=== How to complete this task ===
Give the number of lines below that hold the string "Детские", and nothing more.

*** Opening of Extracted entries ***

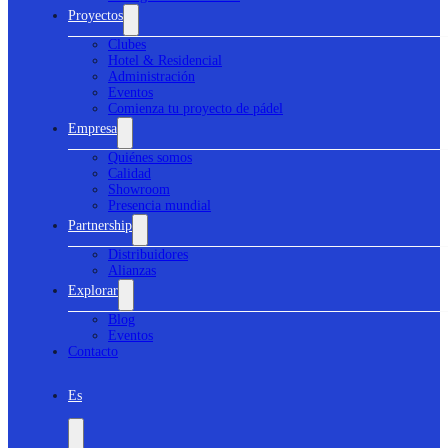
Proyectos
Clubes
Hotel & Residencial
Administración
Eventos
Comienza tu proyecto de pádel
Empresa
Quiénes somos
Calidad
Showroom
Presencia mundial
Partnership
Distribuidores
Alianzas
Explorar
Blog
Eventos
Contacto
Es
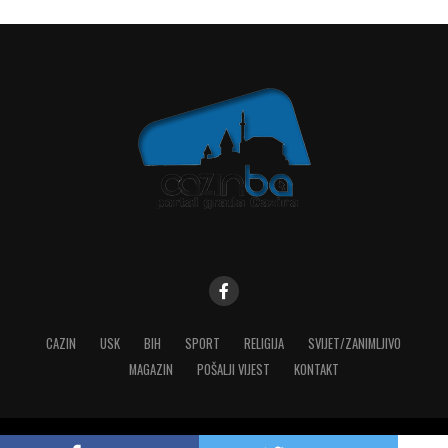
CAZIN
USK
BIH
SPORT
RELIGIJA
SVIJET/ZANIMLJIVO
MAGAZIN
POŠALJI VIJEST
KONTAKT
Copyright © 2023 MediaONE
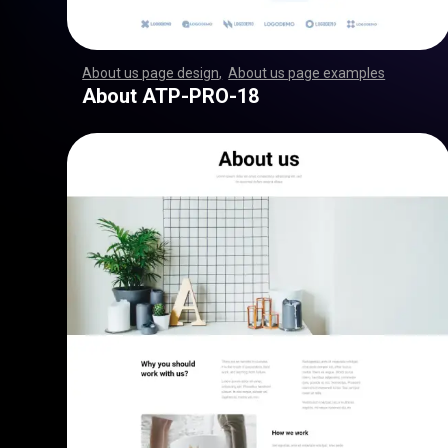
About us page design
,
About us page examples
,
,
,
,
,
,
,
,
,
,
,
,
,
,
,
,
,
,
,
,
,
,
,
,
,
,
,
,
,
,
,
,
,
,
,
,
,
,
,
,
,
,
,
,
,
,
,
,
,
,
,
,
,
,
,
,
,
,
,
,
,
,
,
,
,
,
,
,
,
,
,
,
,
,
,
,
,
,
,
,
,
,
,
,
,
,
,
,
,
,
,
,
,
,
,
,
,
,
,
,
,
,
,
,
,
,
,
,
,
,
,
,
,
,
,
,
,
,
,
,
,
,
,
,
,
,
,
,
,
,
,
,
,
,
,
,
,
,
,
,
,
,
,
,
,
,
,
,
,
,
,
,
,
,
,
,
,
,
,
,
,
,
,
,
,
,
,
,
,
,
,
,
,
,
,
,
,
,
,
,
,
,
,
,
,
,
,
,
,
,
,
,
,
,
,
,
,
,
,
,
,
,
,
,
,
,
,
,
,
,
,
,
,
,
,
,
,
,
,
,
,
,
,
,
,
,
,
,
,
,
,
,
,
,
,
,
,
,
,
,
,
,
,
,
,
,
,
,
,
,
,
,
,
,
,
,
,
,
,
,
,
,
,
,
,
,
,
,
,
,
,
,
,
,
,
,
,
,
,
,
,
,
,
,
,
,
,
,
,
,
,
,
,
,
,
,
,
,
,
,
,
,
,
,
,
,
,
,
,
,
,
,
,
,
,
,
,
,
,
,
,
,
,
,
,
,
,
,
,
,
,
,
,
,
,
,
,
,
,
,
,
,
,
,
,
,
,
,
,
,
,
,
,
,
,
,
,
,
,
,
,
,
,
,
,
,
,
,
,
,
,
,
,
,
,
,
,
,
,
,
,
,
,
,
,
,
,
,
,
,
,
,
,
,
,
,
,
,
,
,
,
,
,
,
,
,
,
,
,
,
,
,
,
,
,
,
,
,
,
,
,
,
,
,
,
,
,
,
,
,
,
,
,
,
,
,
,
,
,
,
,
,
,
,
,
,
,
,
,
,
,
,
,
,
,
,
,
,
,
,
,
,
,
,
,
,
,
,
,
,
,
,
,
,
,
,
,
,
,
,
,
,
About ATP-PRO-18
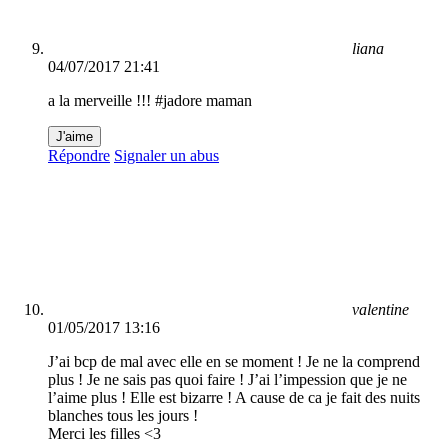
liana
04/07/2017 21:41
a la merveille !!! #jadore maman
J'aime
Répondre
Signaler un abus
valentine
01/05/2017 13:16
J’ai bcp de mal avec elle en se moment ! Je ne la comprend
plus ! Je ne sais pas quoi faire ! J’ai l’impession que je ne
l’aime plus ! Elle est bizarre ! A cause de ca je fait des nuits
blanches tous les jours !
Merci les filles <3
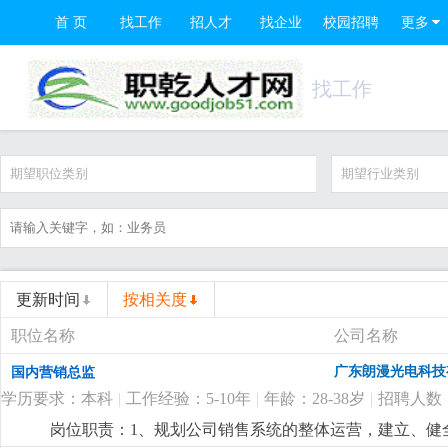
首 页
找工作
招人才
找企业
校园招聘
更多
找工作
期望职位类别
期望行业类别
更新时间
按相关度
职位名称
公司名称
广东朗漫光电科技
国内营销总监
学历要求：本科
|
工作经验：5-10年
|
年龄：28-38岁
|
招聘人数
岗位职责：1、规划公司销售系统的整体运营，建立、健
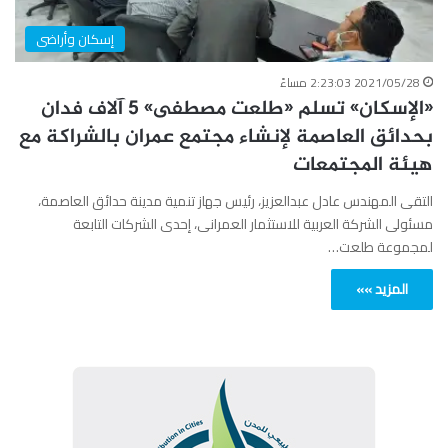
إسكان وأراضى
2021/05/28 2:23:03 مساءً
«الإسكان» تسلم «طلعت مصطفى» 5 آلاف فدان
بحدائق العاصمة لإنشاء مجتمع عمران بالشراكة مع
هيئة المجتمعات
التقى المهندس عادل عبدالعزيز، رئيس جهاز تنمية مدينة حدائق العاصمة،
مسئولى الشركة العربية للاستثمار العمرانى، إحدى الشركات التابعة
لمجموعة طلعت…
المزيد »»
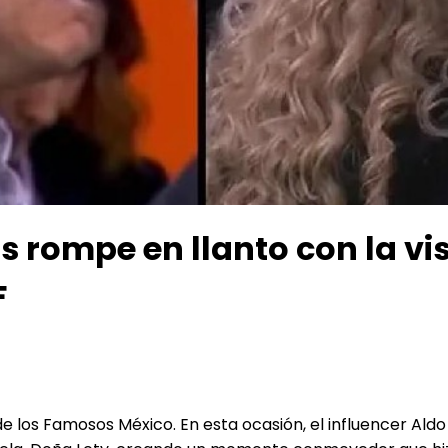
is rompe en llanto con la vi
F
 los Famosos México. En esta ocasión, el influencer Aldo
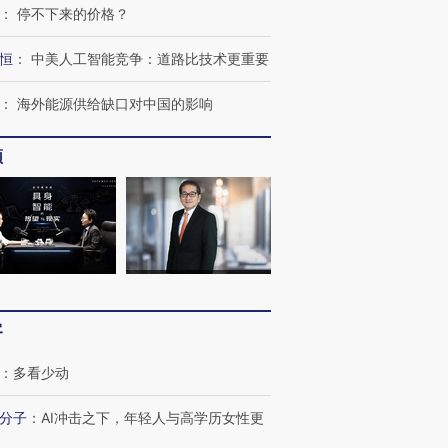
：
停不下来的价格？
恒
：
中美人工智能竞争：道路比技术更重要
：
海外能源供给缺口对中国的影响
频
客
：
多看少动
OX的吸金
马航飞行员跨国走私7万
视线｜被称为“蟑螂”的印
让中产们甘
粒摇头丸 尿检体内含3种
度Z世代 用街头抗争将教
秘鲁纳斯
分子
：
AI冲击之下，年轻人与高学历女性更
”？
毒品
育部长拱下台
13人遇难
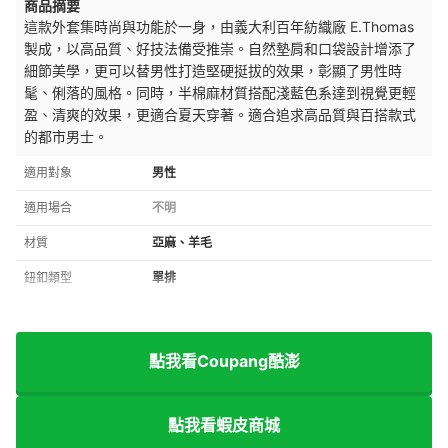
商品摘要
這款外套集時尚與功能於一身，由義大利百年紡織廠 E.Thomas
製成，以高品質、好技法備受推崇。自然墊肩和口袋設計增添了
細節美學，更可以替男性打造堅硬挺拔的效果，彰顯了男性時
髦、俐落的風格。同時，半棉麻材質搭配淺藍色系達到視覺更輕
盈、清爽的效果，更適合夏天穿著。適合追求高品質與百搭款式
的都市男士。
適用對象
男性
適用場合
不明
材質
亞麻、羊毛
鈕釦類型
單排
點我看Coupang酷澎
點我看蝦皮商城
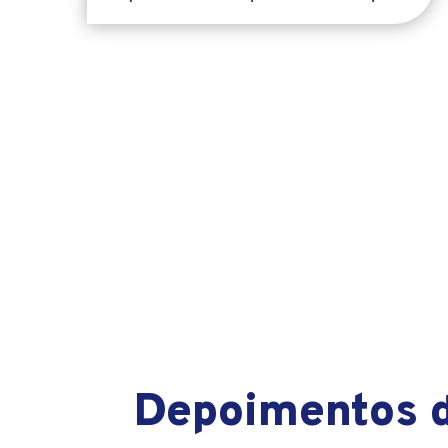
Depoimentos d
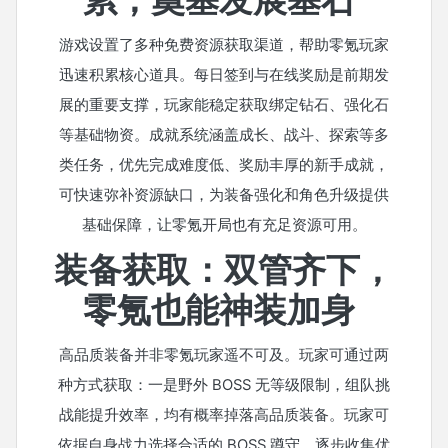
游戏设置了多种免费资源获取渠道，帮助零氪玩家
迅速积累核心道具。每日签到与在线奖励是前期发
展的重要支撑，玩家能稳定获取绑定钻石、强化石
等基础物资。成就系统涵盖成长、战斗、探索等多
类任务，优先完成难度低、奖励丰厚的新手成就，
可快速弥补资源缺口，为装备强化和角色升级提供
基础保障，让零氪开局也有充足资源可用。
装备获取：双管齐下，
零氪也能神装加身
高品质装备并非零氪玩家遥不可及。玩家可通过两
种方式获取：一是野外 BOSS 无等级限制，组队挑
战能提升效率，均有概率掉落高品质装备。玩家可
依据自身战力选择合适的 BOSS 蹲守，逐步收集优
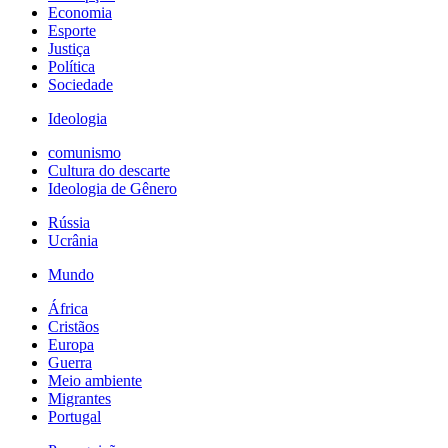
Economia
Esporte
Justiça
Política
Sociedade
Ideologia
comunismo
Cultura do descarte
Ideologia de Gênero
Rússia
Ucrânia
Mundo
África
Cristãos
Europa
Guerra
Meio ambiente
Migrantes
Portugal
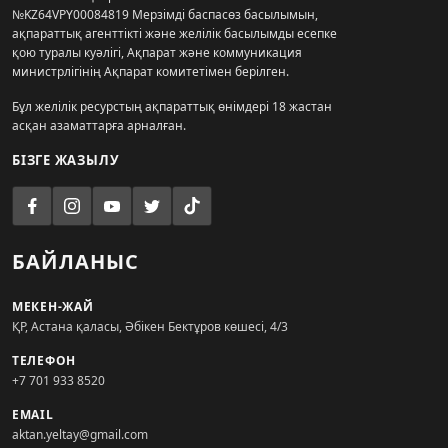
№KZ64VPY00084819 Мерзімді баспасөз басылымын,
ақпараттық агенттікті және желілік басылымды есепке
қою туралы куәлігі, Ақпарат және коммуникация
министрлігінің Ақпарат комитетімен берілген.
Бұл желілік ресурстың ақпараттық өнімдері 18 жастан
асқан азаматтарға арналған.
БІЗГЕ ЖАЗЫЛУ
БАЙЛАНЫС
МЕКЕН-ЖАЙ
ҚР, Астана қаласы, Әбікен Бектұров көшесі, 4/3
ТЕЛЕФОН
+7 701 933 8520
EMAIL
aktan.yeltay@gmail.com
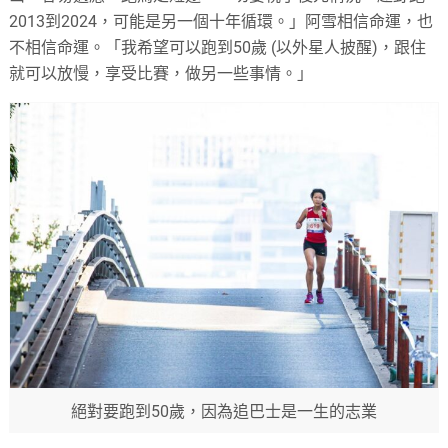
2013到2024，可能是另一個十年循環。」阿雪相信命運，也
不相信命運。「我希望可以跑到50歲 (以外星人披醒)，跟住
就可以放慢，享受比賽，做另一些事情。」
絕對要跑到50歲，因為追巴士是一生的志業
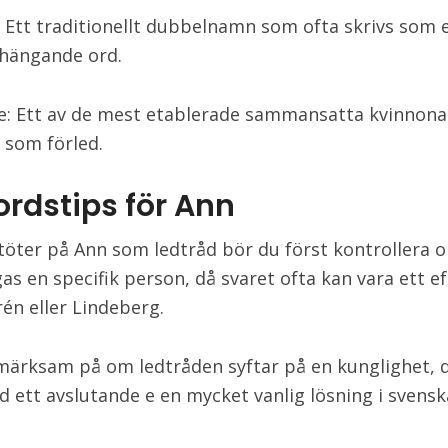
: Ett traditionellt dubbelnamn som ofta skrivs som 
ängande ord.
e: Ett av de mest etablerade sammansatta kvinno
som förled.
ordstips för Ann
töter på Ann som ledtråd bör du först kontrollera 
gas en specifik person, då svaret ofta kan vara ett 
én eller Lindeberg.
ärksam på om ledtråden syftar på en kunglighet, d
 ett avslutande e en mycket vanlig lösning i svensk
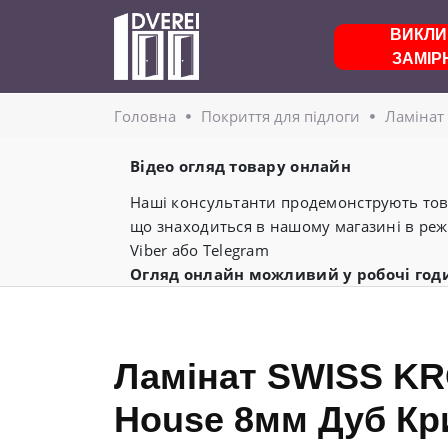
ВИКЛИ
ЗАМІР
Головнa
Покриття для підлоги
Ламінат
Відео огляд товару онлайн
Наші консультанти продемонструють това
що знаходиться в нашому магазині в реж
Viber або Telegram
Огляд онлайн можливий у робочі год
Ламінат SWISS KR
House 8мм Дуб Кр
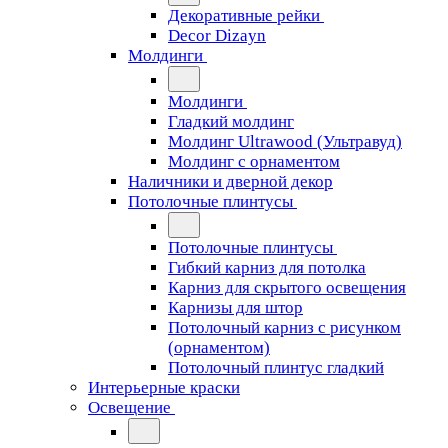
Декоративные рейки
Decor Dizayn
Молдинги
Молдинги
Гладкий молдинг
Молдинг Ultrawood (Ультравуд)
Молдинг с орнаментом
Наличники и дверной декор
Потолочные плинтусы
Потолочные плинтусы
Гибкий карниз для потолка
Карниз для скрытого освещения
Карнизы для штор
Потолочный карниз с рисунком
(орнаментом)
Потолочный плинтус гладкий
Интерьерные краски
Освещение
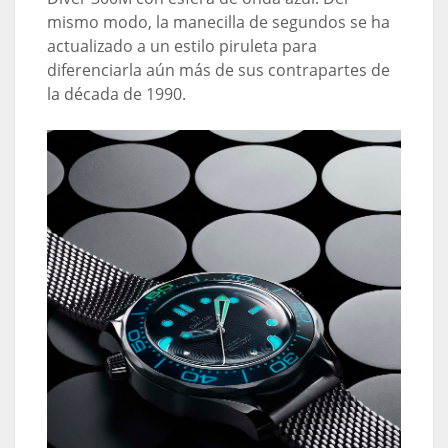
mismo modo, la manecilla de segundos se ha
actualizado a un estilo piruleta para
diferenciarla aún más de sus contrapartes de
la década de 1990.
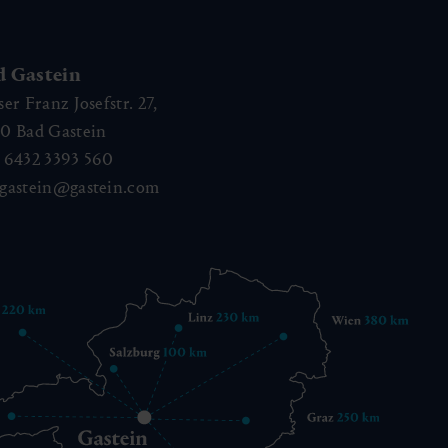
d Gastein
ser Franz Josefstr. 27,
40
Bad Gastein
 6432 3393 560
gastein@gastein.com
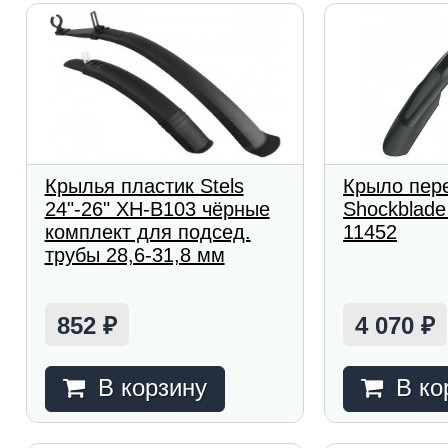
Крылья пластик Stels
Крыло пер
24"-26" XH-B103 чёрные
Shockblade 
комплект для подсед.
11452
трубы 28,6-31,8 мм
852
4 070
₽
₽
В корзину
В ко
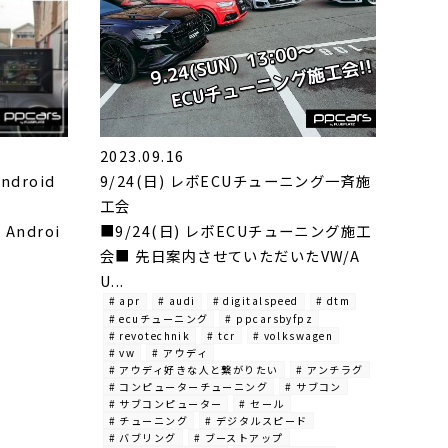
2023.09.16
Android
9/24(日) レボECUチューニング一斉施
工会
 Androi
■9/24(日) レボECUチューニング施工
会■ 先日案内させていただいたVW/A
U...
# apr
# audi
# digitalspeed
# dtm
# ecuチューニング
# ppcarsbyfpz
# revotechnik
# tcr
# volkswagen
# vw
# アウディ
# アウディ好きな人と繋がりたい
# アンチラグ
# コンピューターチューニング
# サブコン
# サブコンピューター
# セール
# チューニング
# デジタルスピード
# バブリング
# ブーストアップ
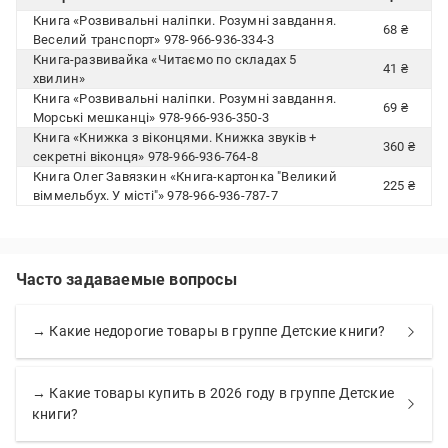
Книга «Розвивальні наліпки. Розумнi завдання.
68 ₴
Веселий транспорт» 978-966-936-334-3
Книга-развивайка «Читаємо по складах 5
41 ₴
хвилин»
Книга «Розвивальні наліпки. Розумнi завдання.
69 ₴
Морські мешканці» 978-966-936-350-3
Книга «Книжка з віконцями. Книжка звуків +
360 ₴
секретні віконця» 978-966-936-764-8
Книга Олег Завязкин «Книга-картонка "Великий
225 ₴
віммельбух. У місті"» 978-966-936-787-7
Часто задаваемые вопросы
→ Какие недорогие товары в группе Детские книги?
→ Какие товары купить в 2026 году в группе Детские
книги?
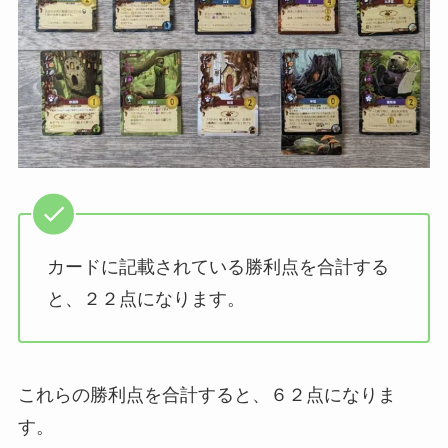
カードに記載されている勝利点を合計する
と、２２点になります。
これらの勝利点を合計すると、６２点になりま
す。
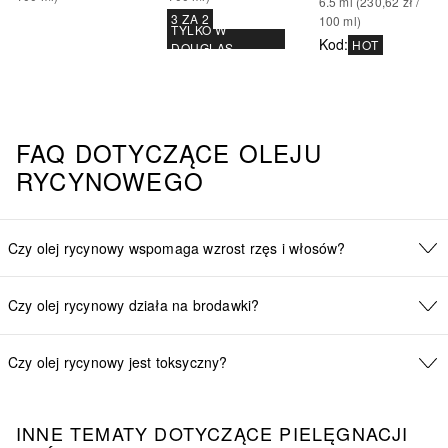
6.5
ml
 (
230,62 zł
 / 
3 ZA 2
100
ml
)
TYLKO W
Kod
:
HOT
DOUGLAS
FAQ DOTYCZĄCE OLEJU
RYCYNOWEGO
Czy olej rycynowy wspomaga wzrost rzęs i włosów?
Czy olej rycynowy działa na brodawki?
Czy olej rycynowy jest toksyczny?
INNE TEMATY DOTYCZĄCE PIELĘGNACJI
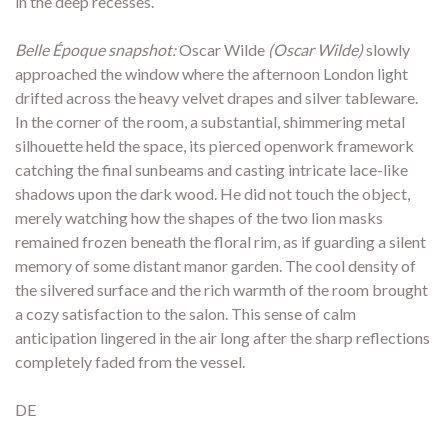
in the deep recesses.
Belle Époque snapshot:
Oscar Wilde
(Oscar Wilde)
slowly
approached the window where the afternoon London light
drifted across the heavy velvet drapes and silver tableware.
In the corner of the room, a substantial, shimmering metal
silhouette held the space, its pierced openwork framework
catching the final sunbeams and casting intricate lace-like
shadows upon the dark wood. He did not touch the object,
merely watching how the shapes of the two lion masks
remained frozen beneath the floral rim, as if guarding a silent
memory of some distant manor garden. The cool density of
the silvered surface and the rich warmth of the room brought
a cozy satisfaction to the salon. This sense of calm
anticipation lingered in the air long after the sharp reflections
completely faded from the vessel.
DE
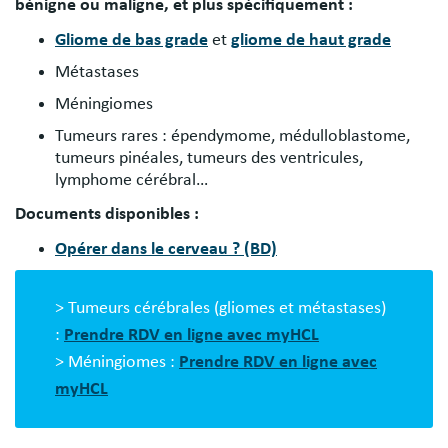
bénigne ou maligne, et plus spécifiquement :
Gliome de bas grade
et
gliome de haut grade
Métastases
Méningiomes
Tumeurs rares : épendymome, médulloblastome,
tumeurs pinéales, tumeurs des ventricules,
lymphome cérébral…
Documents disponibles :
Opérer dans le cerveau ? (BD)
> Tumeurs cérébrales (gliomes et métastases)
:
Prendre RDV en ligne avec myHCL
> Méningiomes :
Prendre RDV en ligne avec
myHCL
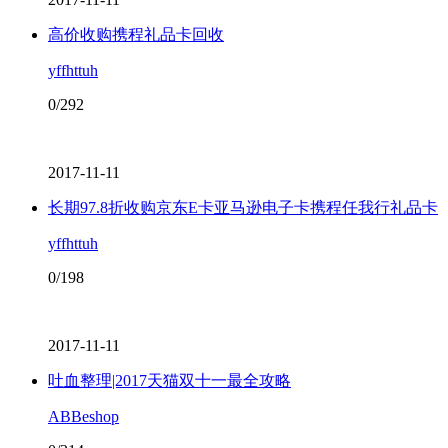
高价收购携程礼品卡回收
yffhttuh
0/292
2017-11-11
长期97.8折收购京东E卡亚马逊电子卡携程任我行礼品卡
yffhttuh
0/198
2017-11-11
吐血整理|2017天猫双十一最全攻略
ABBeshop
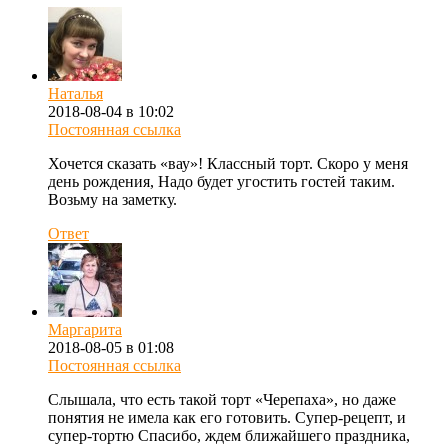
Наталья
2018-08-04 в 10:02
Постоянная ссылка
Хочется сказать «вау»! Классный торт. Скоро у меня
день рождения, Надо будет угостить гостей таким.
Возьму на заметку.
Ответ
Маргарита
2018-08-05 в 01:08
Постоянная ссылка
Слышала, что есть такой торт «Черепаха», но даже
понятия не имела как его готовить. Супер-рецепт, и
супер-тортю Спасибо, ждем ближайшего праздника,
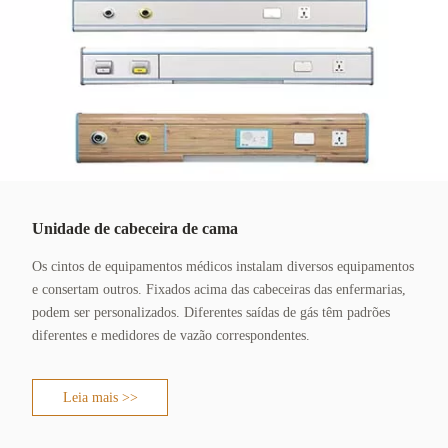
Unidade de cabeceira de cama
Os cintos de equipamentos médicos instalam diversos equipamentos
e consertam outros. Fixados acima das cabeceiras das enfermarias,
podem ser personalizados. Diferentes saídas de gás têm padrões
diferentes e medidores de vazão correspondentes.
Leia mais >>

*** Close of Extracted entries ***

=== Exercise solution ===
2